In walked 11-year-old Arefa Zaman, a sixth-grader with a yellow “tech squad” T-shirt. Arefa quickly solved the problems.

Buffalo Public Schools officials recognize that kids who have grown up with technology are readily equipped to help with the upkeep of the district’s thousands of iPads and laptops. And as they assist others in the school, the students hone practical skills they can take with them.

Despite concerns about excessive screen time, devices are here to stay. So supporting them will keep growing in importance. Buffalo isn’t the only city giving tween and teen “geek squads” a go. The strategy is playing out around the country as schools increasingly supply devices to every student.

Student techs learn from school staff, each other, and online tutorials. They fix cracked screens, stuck keys, freeze-ups, and dead batteries. Buffalo students even learn technical support from an Apple store.

“Anything that we can do here, they can do,” says technology specialist Jerilyn Stellato. She was referring to “Tech Team Junior” members at Oliver W. Winch Middle School in South Glens Falls, New York. Stellato says some students use their study hall hours to give tech support for the school’s Chromebooks.
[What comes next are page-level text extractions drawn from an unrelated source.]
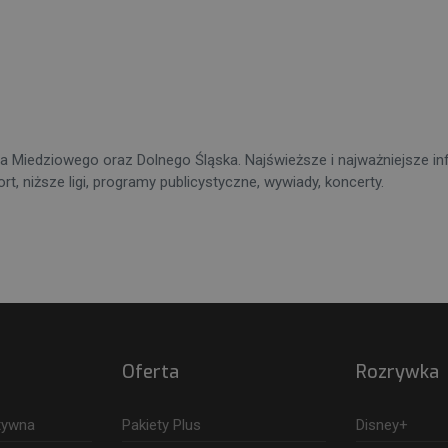
 Miedziowego oraz Dolnego Śląska. Najświeższe i najważniejsze inf
t, niższe ligi, programy publicystyczne, wywiady, koncerty.
Oferta
Rozrywka
ktywna
Pakiety Plus
Disney+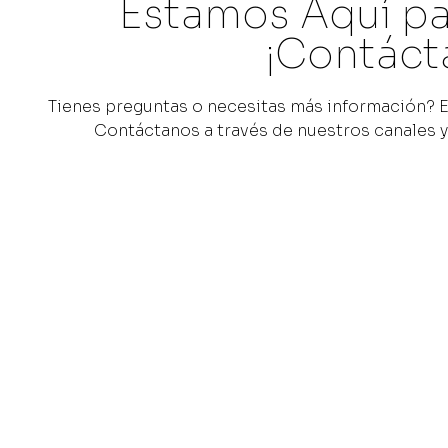
Estamos Aquí pa
¡Contáct
Tienes preguntas o necesitas más información? E
Contáctanos a través de nuestros canales 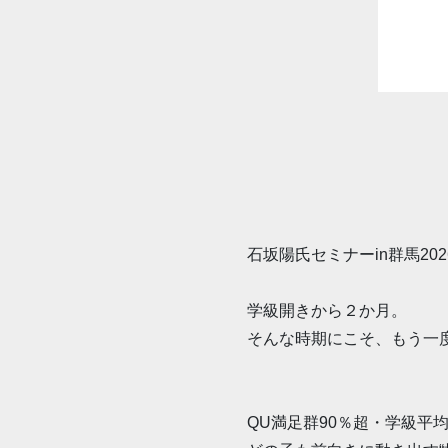
石坂陽氏セミナーin群馬202
学級開きから２か月。
そんな時期にこそ、もう一度
QU満足群90％超・学級平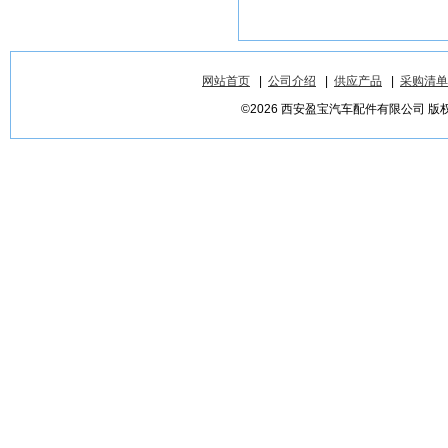
网站首页
|
公司介绍
|
供应产品
|
采购清单
©2026 西安盈宝汽车配件有限公司 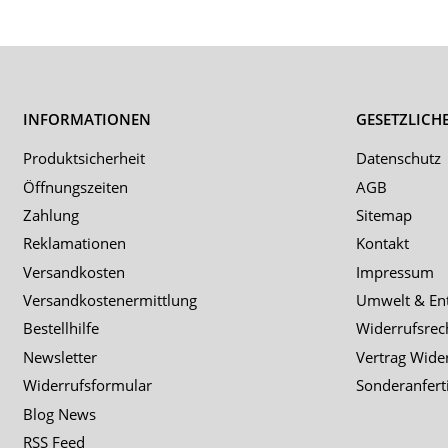
INFORMATIONEN
GESETZLICH
Produktsicherheit
Datenschutz
Öffnungszeiten
AGB
Zahlung
Sitemap
Reklamationen
Kontakt
Versandkosten
Impressum
Versandkostenermittlung
Umwelt & En
Bestellhilfe
Widerrufsrec
Newsletter
Vertrag Wide
Widerrufsformular
Sonderanfert
Blog News
RSS Feed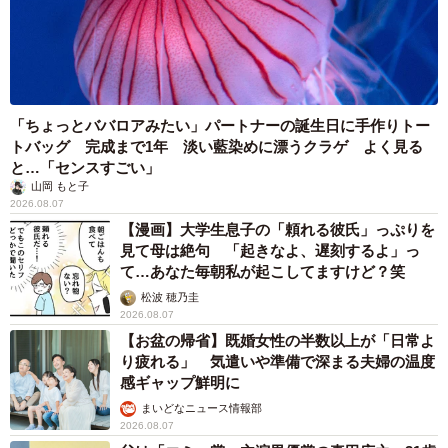
「ちょっとババロアみたい」パートナーの誕生日に手作りトー
トバッグ 完成まで1年 淡い藍染めに漂うクラゲ よく見る
と…「センスすごい」
山岡 もと子
2026.08.07
【漫画】大学生息子の「頼れる彼氏」っぷりを
見て母は絶句 「起きなよ、遅刻するよ」っ
て…あなた毎朝私が起こしてますけど？笑
松波 穂乃圭
2026.08.07
【お盆の帰省】既婚女性の半数以上が「日常よ
り疲れる」 気遣いや準備で深まる夫婦の温度
感ギャップ鮮明に
まいどなニュース情報部
2026.08.07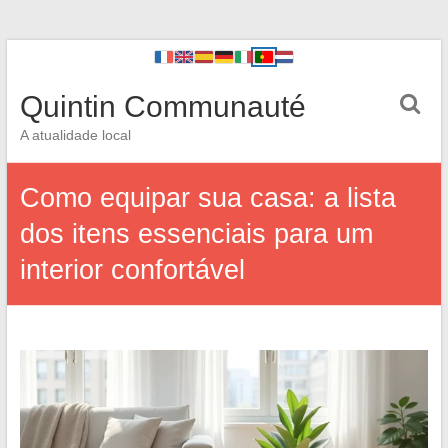
Quintin Communauté
A atualidade local
Como equipar sua casa: a lista
dos itens essenciais para um
interior confortável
Kentucky’s Fairview Independent Schools also put together “little help desks” staffed by kids. Overseer Corey Moore says 10-15 students take turns staffing a shop in the school atrium. Moore says the student tech team members can completely tear down student Chromebooks, “from screens to logic boards.”

But it’s not all about repair. Equipping and maintaining software for more than 20,000 devices was a big job for the Buffalo school district. It recruited high-schoolers as paid technology interns over summer break. They’ll work six weeks in July and August, resetting devices in preparation for the next school year.

The Apostle Paul believed young people could contribute much of worth. He told Timothy to be bold to teach despite his youth. (1 Timothy 4:11-12) For Spurlock, the Buffalo kindergarten teacher, Arefa’s age didn’t matter.

The middle-schooler correctly installed the app on all machines. Then she addressed a bigger problem: “Since they’re only kindergarteners, they can’t remember their username and password.” She set up log-ins using a scanned code. The pre-readers no longer have to key in a password.

“I was just amazed,” Spurlock says. “It was like calling an adult.”